World's top oil producer projected to be U.S. by 2020
IEA expects output from Canada's oilsands will triple by 2035
Changing demand cycles and emerging new technologies are on track to throw the world's oil map out on its ear and make the United States the world's largest oil producer within the next decade, according to a report.
The International Energy Agency said in its annual World Energy Outlook on Monday that it expects the United States, which currently imports about 20 per cent of its energy needs, to become basically self-sufficient by around 2020 thanks to emerging shale oil technologies and renewable energy sources such as wind and solar.
The IEA is a Paris-based international agency that provides research on the energy industry in 28 developed Western economies.
The IEA said the surge in U.S. production is a result of technological advances that have helped unlock vast oil supplies from shale rock formations such as the Bakken, which stretches through parts of North Dakota, Montana and Saskatchewan.
In its report, the IEA says it expects global energy demand to grow by more than a third between now and 2035. But in Western democracies, demand is expected to remain fairly flat as efficiency gains mitigate the need to use significant amounts of new fossil fuels.
"There is a pronounced shift away from oil, coal [and, in some countries, nuclear] towards natural gas and renewables," the report said.
Most of the growth in demand comes from developing economies, predominantly in Asia.
"North America becomes a net oil exporter around 2030," the IEA said.
Having the world's largest economy essentially no longer have a need to import any energy is a significant development for the world's economy, to say nothing of global geopolitics, where American foreign policy has been influenced by its need for fossil fuels for decades.
The IEA's projections are based on a marked increase in the use hydraulic fracking, which may make them implausible, given opposition to the technology.
The U.S. currently produces about 6.3 million barrels of oil per day, a figure that the U.S. government projects to increase to 6.8 million next year. That's well off the 10 million barrels per day that the world's largest producer, Saudi Arabia, currently churns out.
But the fracking and offshore increase will turn that around within a decade, the IEA said.
"By around 2020, the United States is projected to become the largest global oil producer," the report reads.

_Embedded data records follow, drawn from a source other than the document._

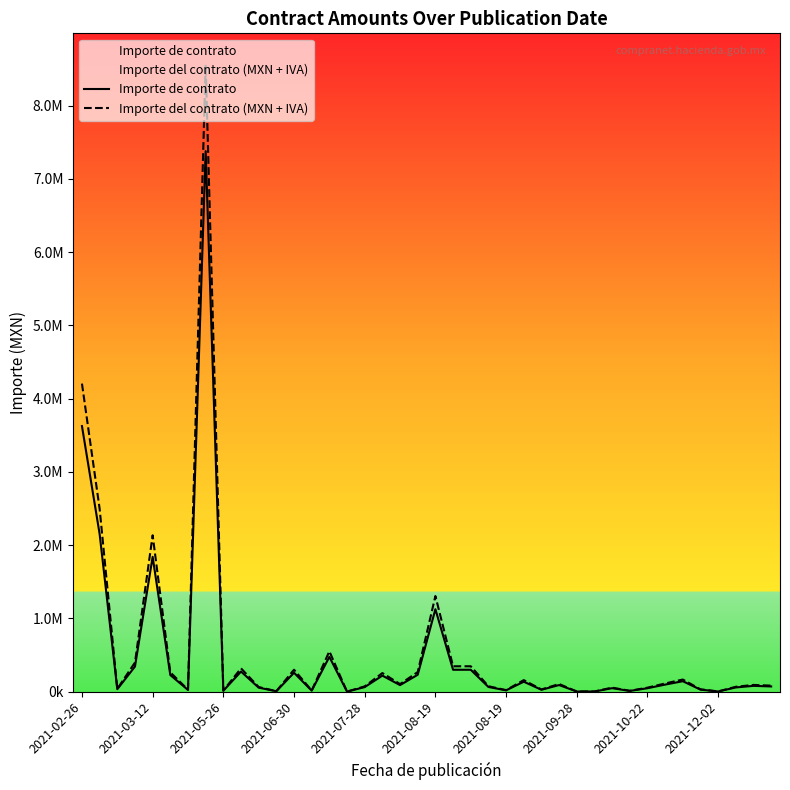

List the series in order of their peak value, highest first.

Importe del contrato (MXN + IVA), Importe de contrato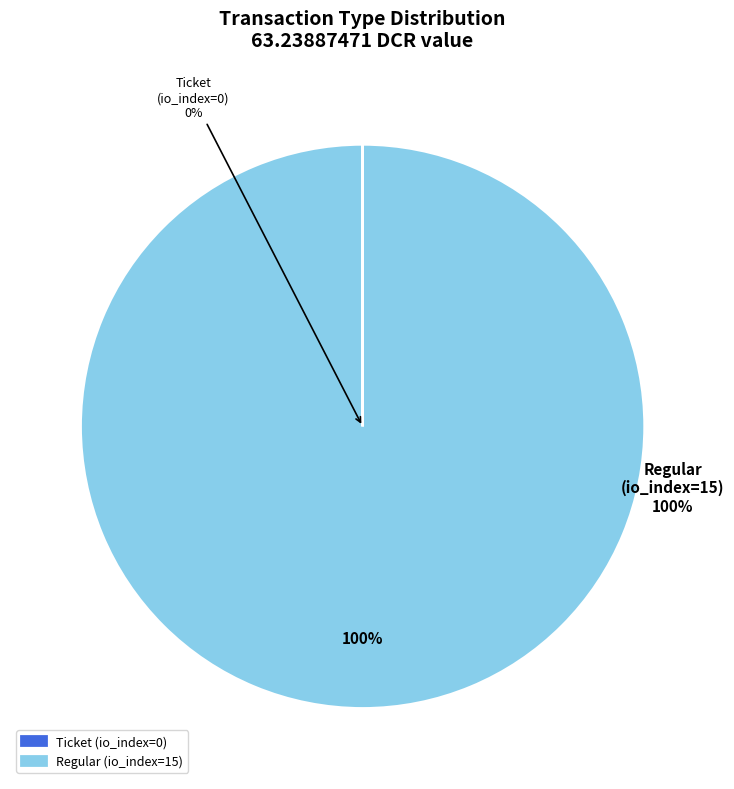

To the nearest percent, what portion does Regular (io_index=15) represent?

100%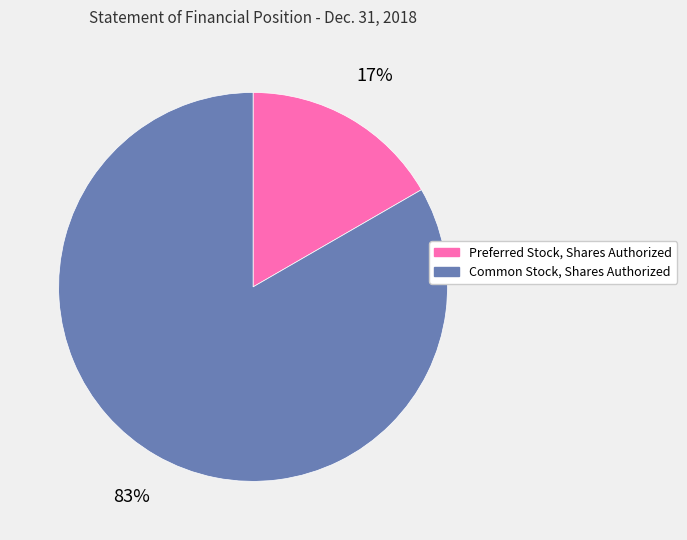

How many slices are in this pie chart?

2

Canadian exports projected higher
Even as the U.S. gets more energy independent, the IEA said, Canadian oil exports are projected to tick higher in the coming years.
Output from the oilsands is expected to grow rapidly, from 1.6 million barrels per day last year to 4.3 million barrels per day by 2035. When conventional oil is added in, Canada's expected oil output is forecast to grow rapidly. Canada produced about two million barrels of oil a day in 1990, but that figure jumped to 3.5 million barrels a day last year and is projected to increase to 6.3 million barrels a day by 2035.
With almost 180 billion barrels, Canada currently has the world's third largest supply of proven oil reserves, behind Saudi Arabia and Venezuela.
"Without new export capacity, western Canadian oil production would exceed regional consumption and current export capacity before 2016," the IEA said.
That's a reference to the delay in getting pipelines constructed to ship Canadian oil out to export markets. Most of the major pipelines proposed, such as the Keystone XL, are in a regulatory holding pattern at the moment.
There's a growing push to look beyond the U.S. as an export market, and news of Canada's largest trading partner becoming energy independent in the near future is sure to add some credence to that notion.
Enbridge Inc.'s Northern Gateway and Kinder Morgan's Trans Mountain expansion are aimed at connecting growing Canadian supplies to Asia via West Coast export terminals.
Other proposals are examining the possibility of shipping Alberta oil eastward to be refined and exported on the Atlantic coast.